宮沢賢治は1921(大正10)年12月に稗貫郡立稗貫農学校に教師として任用されたが、在職中の1923(大正12)年4月、稗貫農学校は郡立から県立に移管され、岩手県立花巻農学校と校名を変え、新校舎に移転した。しかし、県立移管時は修業年限2年制の乙種農学校で、3年制の甲種への昇格は1926(大正15年)4月からのこと。賢治はこの年の3月をもって依願退職している。
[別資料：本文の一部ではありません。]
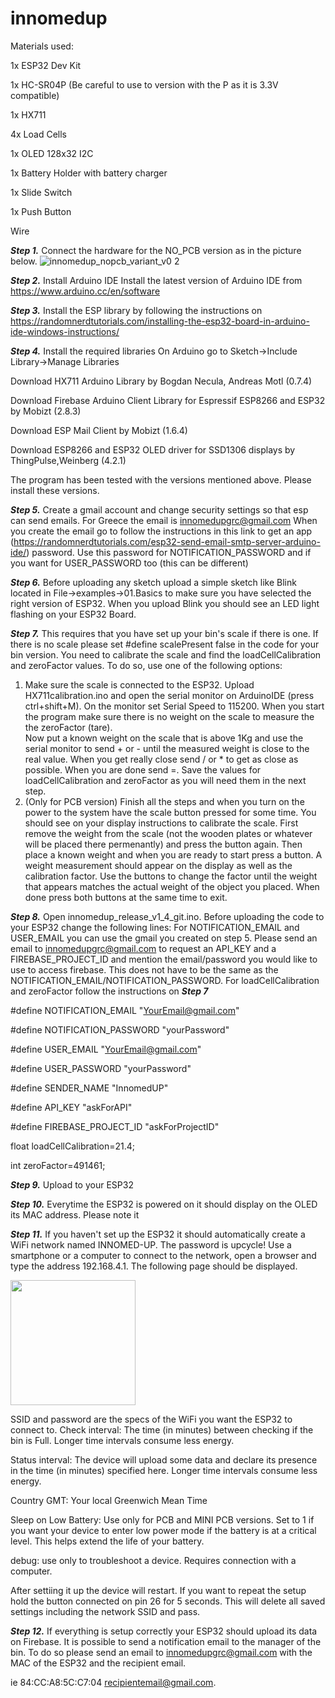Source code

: # innomedup

Materials used:
 
 1x ESP32 Dev Kit 
 
 1x HC-SR04P (Be careful to use to version with the P as it is 3.3V compatible) 
 
 1x HX711 
 
 4x Load Cells 
 
 1x OLED 128x32 I2C 
 
 1x Battery Holder with battery charger 
 
 1x Slide Switch  
 
 1x Push Button 
 
 Wire 

***Step 1.*** Connect the hardware for the NO_PCB version as in the picture below. 
![innomedup_nopcb_variant_v0 2](https://user-images.githubusercontent.com/37118897/153802363-54a3113d-c0b0-47d4-bd40-260771c730d4.jpg)

***Step 2.*** Install Arduino IDE
Install the latest version of Arduino IDE from
https://www.arduino.cc/en/software

***Step 3.*** Install the ESP library by following the instructions on 
https://randomnerdtutorials.com/installing-the-esp32-board-in-arduino-ide-windows-instructions/

***Step 4.*** Install the required libraries
On Arduino go to Sketch->Include Library->Manage Libraries

Download HX711 Arduino Library by Bogdan Necula, Andreas Motl (0.7.4)

Download Firebase Arduino Client Library for Espressif ESP8266 and ESP32 by Mobizt (2.8.3)

Download ESP Mail Client by Mobizt (1.6.4)

Download ESP8266 and ESP32 OLED driver for SSD1306 displays by ThingPulse,Weinberg (4.2.1)


The program has been tested with the versions mentioned above. Please install these versions. 

***Step 5.*** Create a gmail account and change security settings so that esp can send emails.
For Greece the email is innomedupgrc@gmail.com
When you create the email go to follow the instructions in this link to get an app (https://randomnerdtutorials.com/esp32-send-email-smtp-server-arduino-ide/) password.
Use this password for NOTIFICATION_PASSWORD and if you want for USER_PASSWORD too (this can be different)

***Step 6.*** Before uploading any sketch upload a simple sketch like Blink located in File->examples->01.Basics to make sure you have selected the right version of ESP32.
When you upload Blink you should see an LED light flashing on your ESP32 Board.

***Step 7.*** This requires that you have set up your bin's scale if there is one. If there is no scale please set #define scalePresent false in the code for your bin version. You need to calibrate the scale and find the loadCellCalibration and zeroFactor values.
To do so, use one of the following options:
1) Make sure the scale is connected to the ESP32. Upload HX711calibration.ino and open the serial monitor on ArduinoIDE (press ctrl+shift+M).
On the monitor set Serial Speed to 115200. When you start the program make sure there is no weight on the scale to measure the the zeroFactor (tare).\
Now put a known weight on the scale that is above 1Kg and use the serial monitor to send + or - until the measured weight is close to the real value.
When you get really close send / or * to get as close as possible. When you are done send =. Save the values for loadCellCalibration and zeroFactor as you will need them in the next step.
2) (Only for PCB version) Finish all the steps and when you turn on the power to the system have the scale button pressed for some time. You should see on your display instructions to calibrate the scale.
First remove the weight from the scale (not the wooden plates or whatever will be placed there permenantly) and press the button again.
Then place a known weight and when you are ready to start press a button. 
A weight measurement should appear on the display as well as the calibration factor. Use the buttons to change the factor until the weight that appears matches the actual weight of the object you placed. 
When done press both buttons at the same time to exit. 
 
***Step 8.*** Open innomedup_release_v1_4_git.ino. Before uploading the code to your ESP32 change the following lines:
For NOTIFICATION_EMAIL and USER_EMAIL you can use the gmail you created on step 5. Please send an email to innomedupgrc@gmail.com to request an API_KEY and a FIREBASE_PROJECT_ID and mention the email/password you would like to use to access firebase. This does not have to be the same as the NOTIFICATION_EMAIL/NOTIFICATION_PASSWORD.
For loadCellCalibration and zeroFactor follow the instructions on ***Step 7***

#define NOTIFICATION_EMAIL "YourEmail@gmail.com"

#define NOTIFICATION_PASSWORD "yourPassword"

#define USER_EMAIL "YourEmail@gmail.com"

#define USER_PASSWORD "yourPassword"

#define SENDER_NAME "InnomedUP"

#define API_KEY  "askForAPI"

#define FIREBASE_PROJECT_ID "askForProjectID"

float loadCellCalibration=21.4;

int zeroFactor=491461;



***Step 9.*** Upload to your ESP32

***Step 10.*** Everytime the ESP32 is powered on it should display on the OLED its MAC address. Please note it

***Step 11.*** If you haven't set up the ESP32 it should automatically create a WiFi network named INNOMED-UP. The password is upcycle!
Use a smartphone or a computer to connect to the network, open a browser and type the address 192.168.4.1. The following page should be displayed.

<img src="https://user-images.githubusercontent.com/37118897/153802616-93ade98d-1aa2-4c42-b077-749abd6f4c40.jpg" width="200">

SSID and password are the specs of the WiFi you want the ESP32 to connect to.
Check interval: The time (in minutes) between checking if the bin is Full. Longer time intervals consume less energy.

Status interval: The device will upload some data and declare its presence in the time (in minutes) specified here. Longer time intervals consume less energy. 

Country GMT: Your local Greenwich Mean Time

Sleep on Low Battery: Use only for PCB and MINI PCB versions.
Set to 1 if you want your device to enter low power mode if the battery is at a critical level. This helps extend the life of your battery.

debug: use only to troubleshoot a device. Requires connection with a computer. 

After settiing it up the device will restart. If you want to repeat the setup hold the button connected on pin 26 for 5 seconds.
This will delete all saved settings including the network SSID and pass. 

***Step 12.*** If everything is setup correctly your ESP32 should upload its data on Firebase.
It is possible to send a notification email to the manager of the bin.
To do so please send an email to innomedupgrc@gmail.com with the MAC of the ESP32 and the recipient email.

ie 84:CC:A8:5C:C7:04 recipientemail@gmail.com.

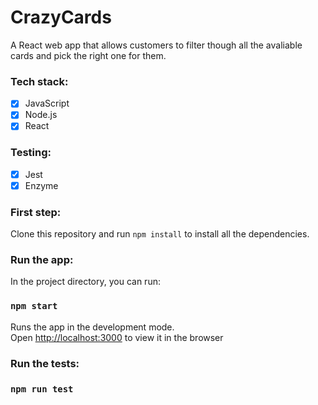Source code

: # CrazyCards

A React web app that allows customers to filter though all the avaliable cards and pick the right one for them. 

### Tech stack: 
- [x] JavaScript
- [x] Node.js
- [x] React

### Testing: 
- [x] Jest
- [x] Enzyme 

### First step: 

Clone this repository and run `npm install` to install all the dependencies. 

### Run the app: 

In the project directory, you can run:

### `npm start`

Runs the app in the development mode.<br>
Open [http://localhost:3000](http://localhost:3000) to view it in the browser

### Run the tests: 

### `npm run test`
在職期間は稗貫農学校を含めて4年4ヶ月であった。
 退職の理由は不明であるが、交友のある人たちには「来年は本統の百姓になる」と手紙などでその意志を伝えており、その通りに退職と同時に宮沢家別宅で独居自炊の農耕生活を始めた。
 

農学校跡 現在はぎんどろ公園として整備
花巻農学校校舎 正門

花巻農学校上空からの空撮 1943年の撮影であるが創設時の周囲の状況を推測できる

「春と修羅 第二集」序

「春と修羅 第二集」序

     序
  この一巻は
  わたくしが岩手県花巻の
  農学校につとめて居りました四年のうちの
  終りの二年の手記から集めたものでございます
  この四ヶ年はわたくしにとって
  じつに愉快な明るいものでありました
  ⋯⋯

 
 「春と修羅 第二集」序はこのような書き出しで始まる。教師時代の賢治は活発に創作を続け、先ず心象スケッチ『春と修羅』を出版し、続けて童話集『注文の多い料理店』も上梓、さらに「春と修羅 第二集」も実現しなかったが上記のように出版に向けて序文を書くなど諸般にわたって準備をしていた。
 学校では一日数時間の授業と実習をこなし、生徒と共に演劇などの文化活動にも打ち込み、レコードや浮世絵を収集しはじめるなど、農学校教師時代は「じつに愉快な明るいもの」であった。

田園劇

 教師時代の「じつに愉快な明るいもの」の一つの例として、生徒と共に制作、上演した田園劇があげられる。ここに示した田園劇試演招待券は、賢治の自筆、謄写版印刷による手作りで、大正13年8月10日と翌11日の2日間にわたって花巻農学校講堂で上演された際に配られたもの。劇は賢治自作の「飢餓陣営」「植物医師」「ポランの広場」「種山ヶ原の夜」の4本立てで、岩手日報でも事前予告と当日取材による記事が掲載され、一般に公開した。脚本・演出は賢治で、衣裳、小道具、大道具など劇に要した一切の費用も賢治の自費であった。上演は評判が良く大成功に終わり、終了後舞台道具を校庭にもちだし、火をつけ、生徒とともども狂喜乱舞したと『年譜』に伝えられる。